(YOUR ASSIGNMENT): Exactly as written and without the pictures, output the entries below.

_ _ _

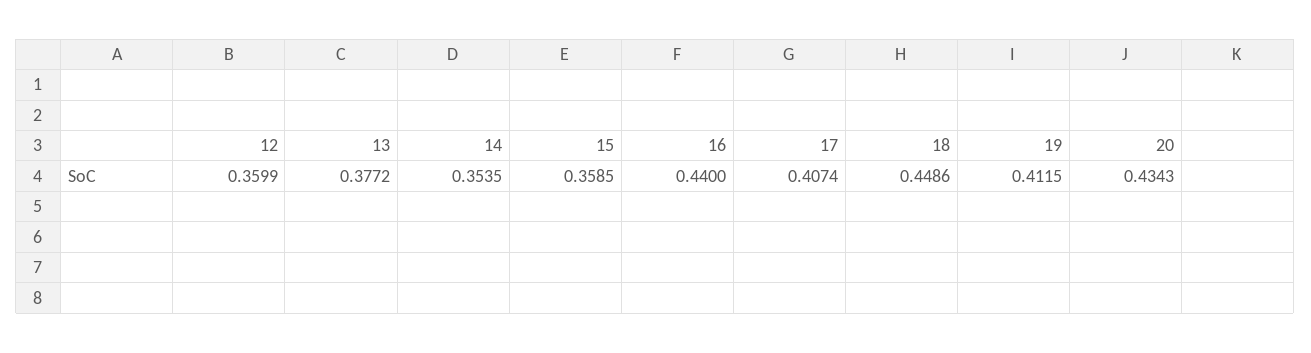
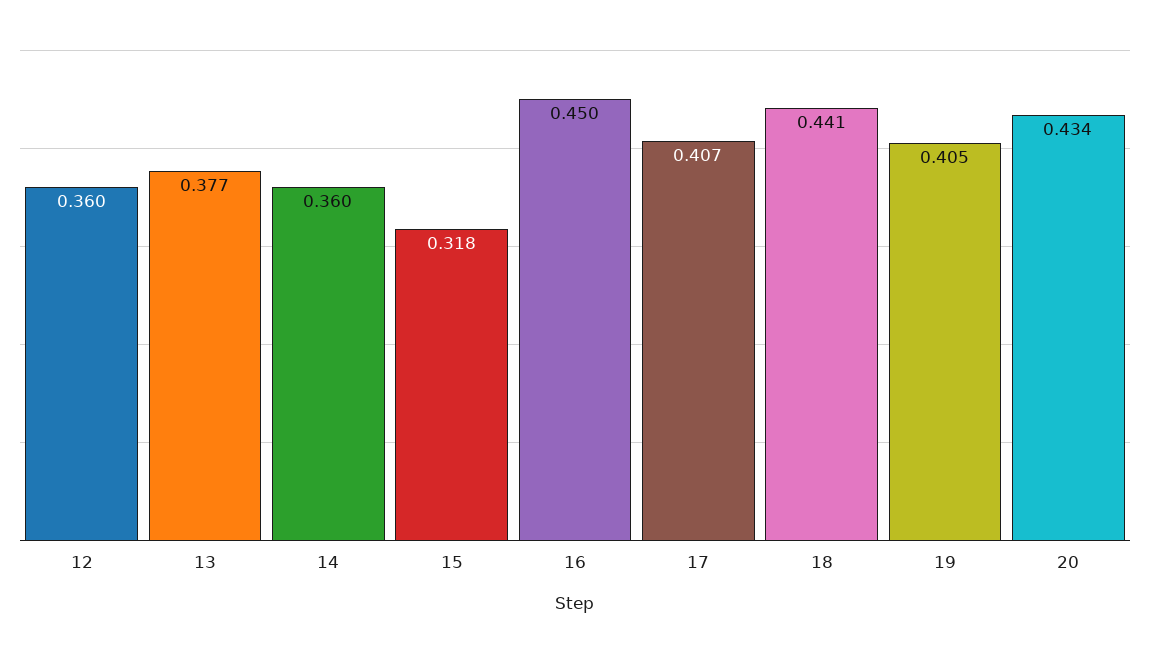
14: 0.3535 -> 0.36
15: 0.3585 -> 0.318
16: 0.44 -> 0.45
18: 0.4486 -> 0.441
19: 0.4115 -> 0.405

_ _ _

(ANSWER TO THIS EXERCISE):
14: 0.3535 -> 0.36
15: 0.3585 -> 0.318
16: 0.44 -> 0.45
18: 0.4486 -> 0.441
19: 0.4115 -> 0.405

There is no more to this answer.